Wonder how high the flames must get before academics will put down their Foucault and their monocles to their look outside the tower windows?
From the Austin American-Statesman:
Voucher-style funding, bonus pay for teachers among recommendations.
By Ralph K.M. Haurwitz
Thursday, May 22, 2008
Gov. Rick Perry urged regents of the state's major public university systems Wednesday to pursue a series of higher-education reforms outlined at a conference in Austin that was organized by his office and a conservative think tank. The proposals included new requirements for tenure, bonus pay for teachers and a funding model that would essentially amount to vouchers for students.
"I'm not saying these are a dictate to you. One size does not fit all." But "the time is right for these types of reforms to go forward," said Perry, who appointed all the regents to their positions.
Officials described the Governor's Higher Education Summit at the Inter-Continental Stephen F. Austin Hotel as a first-of-its-kind joint meeting of the governing boards of the University of Texas System, the Texas A&M University System, the Texas Tech University System and other university systems. The nonprofit Texas Public Policy Foundation, which favors limited government and free markets, helped organize it.
Regents generally offered muted reactions to the proposals, and the president of a statewide faculty group questioned the business-oriented flavor.
"There's a lot of food for thought," said John White, a Texas A&M regent. "I don't think we're looking for revolutionary change."
H. Scott Caven Jr., chairman of the UT regents, said further discussion is warranted. "I haven't formed any firm opinions about any of the recommendations," he said.
The proposed initiatives, billed as "breakthrough solutions," included requiring evidence of teaching skill before granting tenure to some professors, awarding bonuses to faculty members and teaching assistants who get the best evaluations from students and separating budgets for research and teaching to focus on excellence in each category.
Many of the proposals would be controversial, and some would need legislative approval.
The proposal for voucher-style funding is a case in point. Lawmakers currently allocate tax dollars to public colleges and universities to subsidize undergraduate and graduate education based on formulas that take into account the number of students and other factors.
The proposal calls for placing much of that money directly into students' hands, thereby emphasizing their role as the customers of higher education. All students qualifying for in-state tuition would receive the same amount of money, regardless of family income. Need-based financial aid would be on top of that.
Perry has suggested a similar approach in the past, to no avail. In January 2001, shortly after becoming governor, Perry touted an advisory panel's recommendation to wean institutions of higher learning from most of their direct appropriations.
Another proposal — to create a national accrediting agency that would focus on graduation rates and other results — couldn't be implemented by the regents. But they were asked to add their voices to calls for such an agency.

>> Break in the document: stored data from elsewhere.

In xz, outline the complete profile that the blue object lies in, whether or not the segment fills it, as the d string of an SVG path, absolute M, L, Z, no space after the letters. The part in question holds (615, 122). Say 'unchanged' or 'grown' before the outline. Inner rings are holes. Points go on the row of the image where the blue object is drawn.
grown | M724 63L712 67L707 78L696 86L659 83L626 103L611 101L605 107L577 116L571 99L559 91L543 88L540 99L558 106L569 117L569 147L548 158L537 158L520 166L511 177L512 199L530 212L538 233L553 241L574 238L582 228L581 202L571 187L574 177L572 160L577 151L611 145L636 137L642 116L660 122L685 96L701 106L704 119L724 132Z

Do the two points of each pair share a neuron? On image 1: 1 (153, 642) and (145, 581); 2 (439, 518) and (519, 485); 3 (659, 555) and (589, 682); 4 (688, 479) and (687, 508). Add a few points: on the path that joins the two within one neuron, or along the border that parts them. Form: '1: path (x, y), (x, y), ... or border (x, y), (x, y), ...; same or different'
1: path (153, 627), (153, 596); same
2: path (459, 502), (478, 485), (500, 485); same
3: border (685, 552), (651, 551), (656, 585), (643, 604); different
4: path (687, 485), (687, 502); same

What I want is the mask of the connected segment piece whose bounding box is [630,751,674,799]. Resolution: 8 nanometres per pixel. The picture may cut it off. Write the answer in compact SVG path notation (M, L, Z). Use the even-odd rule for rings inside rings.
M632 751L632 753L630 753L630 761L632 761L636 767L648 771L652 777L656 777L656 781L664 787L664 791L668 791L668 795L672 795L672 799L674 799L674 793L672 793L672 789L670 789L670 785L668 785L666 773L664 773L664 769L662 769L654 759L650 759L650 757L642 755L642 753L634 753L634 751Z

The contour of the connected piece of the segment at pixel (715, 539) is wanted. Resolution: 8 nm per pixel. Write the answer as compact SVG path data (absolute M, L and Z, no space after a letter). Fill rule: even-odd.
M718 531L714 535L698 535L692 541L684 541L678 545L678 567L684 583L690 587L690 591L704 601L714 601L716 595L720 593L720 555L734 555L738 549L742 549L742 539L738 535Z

The proposals were outlined for the regents by Jeff Sandefer, co-founder of the Acton School of Business, a satellite campus in Austin of Hardin-Simmons University, a private school in Abilene. Acton has put in place a number of the proposals, such as linking faculty pay to student evaluations.
Retired House Majority Leader Dick Armey, R-Dallas, also addressed the group. He criticized faculty senates as "an imbecile institution" and urged regents to sharply reduce the role of faculty members in university governance.
"Our universities are not fulfilling their essential mission in our culture, which is to teach our children," Armey said.
Some people attending the conference questioned the proposals. Charles Miller, a former chairman of the UT regents who led a panel on higher education for U.S. Education Secretary Margaret Spellings, said that heavy-handed treatment of top researchers could cause them to flee.
Lynn Tatum, president of the Texas conference of the American Association of University Professors, who did not attend, said he was troubled by the tone of the recommendations.
"Many of these initiatives appear to derive from a business model rather than an educational model," said Tatum, a senior lecturer in the honors college at Baylor University, a Baptist institution in Waco. "In fact, students are the product. It is society that has employed faculty to provide thinking, well-rounded, educated adults."
Seven proposals, billed as 'breakthrough solutions,' were floated at the conference:
Post student satisfaction ratings and other information to publicly recognize the best teachers.
Award bonuses to professors, teaching assistants and other instructors based on students' ratings of how well a course delivered on its promises.
Split research and teaching budgets, paying teachers for the number of students they teach and paying researchers according to research dollars they receive.
Require evidence of teaching skills before awarding tenure to faculty members.
Provide each student with a personalized 'learning contract' before he or she enrolls that discloses the graduation rate and starting salary for the average student in that major with equivalent SAT scores.
Provide each in-state student with a voucher of sorts — a scholarship funded by legislative appropriations that currently go directly to public colleges and universities.
Support efforts to create a new national accrediting agency that would focus on results, such as knowledge gained between the freshman and senior years.